I worked even as I studied Law. The late judge Jesus Narvios of Cebu City, my professor in UV Gullas Law School, helped me get an appointment as court interpreter. I was getting P240 a month in 1970 to 1974 and had to work every 5 p.m. from the city court to UV and had to run because our class started at 5:30 p.m. up to 9:30 p.m. I passed the Bar without having to take a review because I couldn’t afford it. When the results came out, Secretary Blas Ople of DOLE was happy with the ratings I got in Labor Law, I was offered to join DOLE and become a part of young lawyers who were former student activists, who served as legal think tanks. Ople was not a lawyer or even a college graduate. But he was very brilliant and articulate. He always brought me to Switzerland, Australia, and the US when he travelled and I was one of his speechwriters.

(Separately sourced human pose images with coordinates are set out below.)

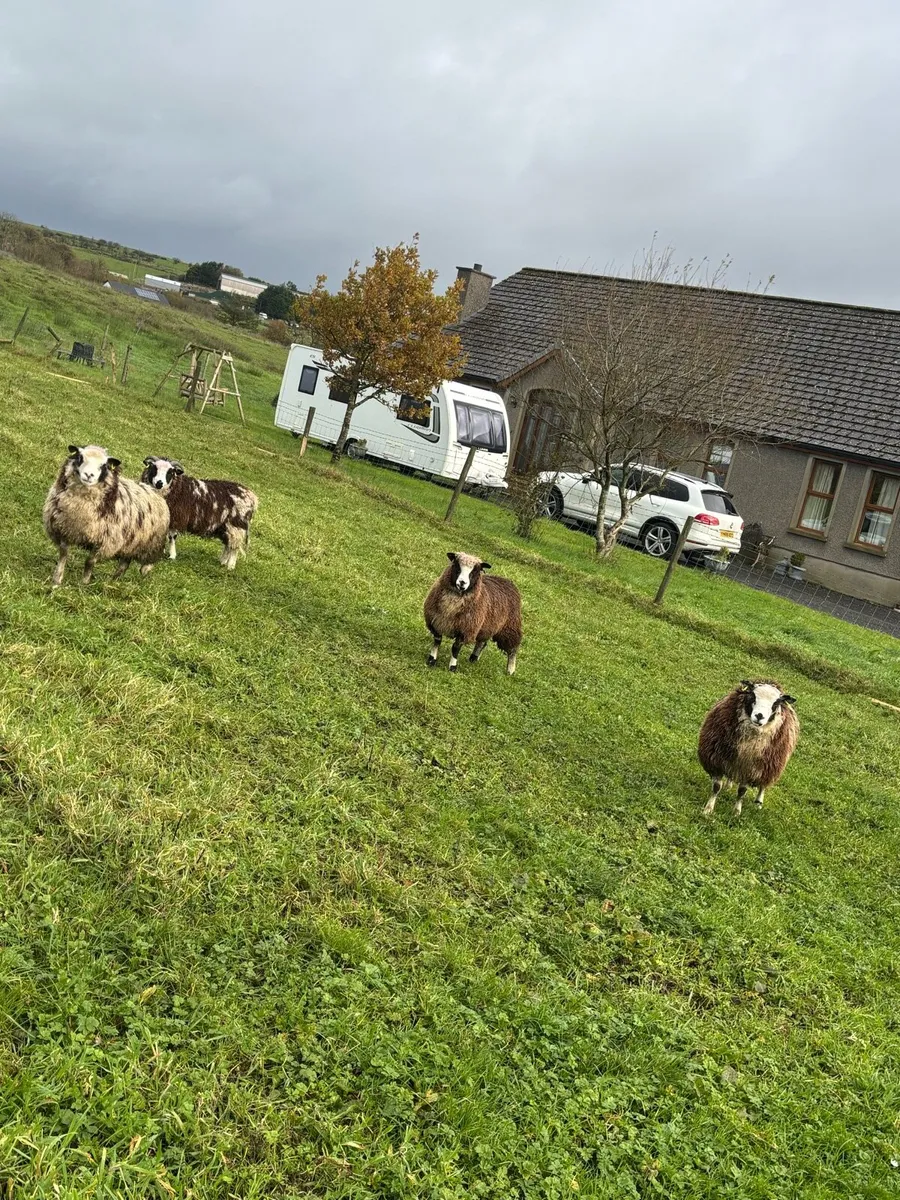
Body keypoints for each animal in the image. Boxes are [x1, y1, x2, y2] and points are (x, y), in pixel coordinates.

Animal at [43, 444, 170, 588]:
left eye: (104, 465)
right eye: (80, 457)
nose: (89, 475)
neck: (80, 508)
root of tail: (152, 490)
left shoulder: (105, 541)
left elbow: (89, 562)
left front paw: (84, 583)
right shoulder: (64, 529)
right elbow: (63, 556)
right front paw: (56, 581)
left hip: (151, 543)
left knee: (148, 561)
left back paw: (144, 571)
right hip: (131, 542)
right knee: (125, 563)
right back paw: (113, 580)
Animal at [698, 679, 799, 816]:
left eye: (776, 703)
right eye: (752, 695)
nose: (759, 716)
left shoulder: (751, 768)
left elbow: (742, 791)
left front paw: (736, 812)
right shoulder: (718, 760)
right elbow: (716, 787)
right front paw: (708, 809)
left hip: (771, 763)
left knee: (763, 785)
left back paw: (758, 802)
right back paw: (728, 785)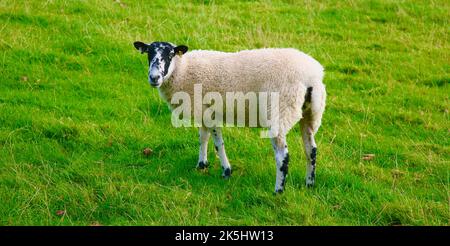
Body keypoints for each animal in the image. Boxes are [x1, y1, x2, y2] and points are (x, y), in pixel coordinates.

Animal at [132, 41, 326, 193]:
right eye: (149, 53)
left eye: (171, 54)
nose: (154, 77)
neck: (183, 70)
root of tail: (312, 75)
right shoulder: (203, 110)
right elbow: (203, 137)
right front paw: (201, 164)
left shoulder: (210, 112)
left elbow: (218, 144)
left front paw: (226, 171)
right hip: (310, 113)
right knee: (311, 149)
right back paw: (309, 183)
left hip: (280, 110)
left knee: (283, 156)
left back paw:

When the private sector saw me in the company of Ople, I was later offered a job by Petron. Then San Miguel Corp. invited me to become director for labor relations. I am from UV but my subordinate lawyers were from UP, Ateneo, and my other staff were from La Salle, St. Scholastica, and Assumption. I also recruited two of my students in the UV College of Law; Atty. Mike Carillo from Argao where I was born, and Atty. Amic Llenos-Alfafara from Ronda and Alcantara. Mike became my assistant in SMC and I deployed him to Magnolia. We were the lawyers of San Miguel in the turbulent post-EDSA days of union activism. In SMC, I was allowed to travel the world each year with all expenses paid. I visited no less than 39 countries in 12 years. SMC named me board secretary in some joint ventures with Japanese companies, and so, I was flying to and from Japan every other month for board meetings.

And so, I transformed my life from a barefoot boy plowing fields and pasturing goats to a corporate executive. I was appointed DOLE undersecretary after I was named vice president for HR and Legal and Corporate Affairs of Pepsi. I sent all my five children to Ateneo, La Salle, UP, Assumption, and UST. I am happy with the fruits of my struggles. I don’t blame the government for all the hardships. I did it all and did it on my own with the help of the Lord and with many kind people like the Gullases, the Aznars, Judge Jesus Narvios, Blas Ople, SMC, Pepsi, Petron, and DOLE executives. I never blame anyone for my poor beginnings. I worked my way to where I am now.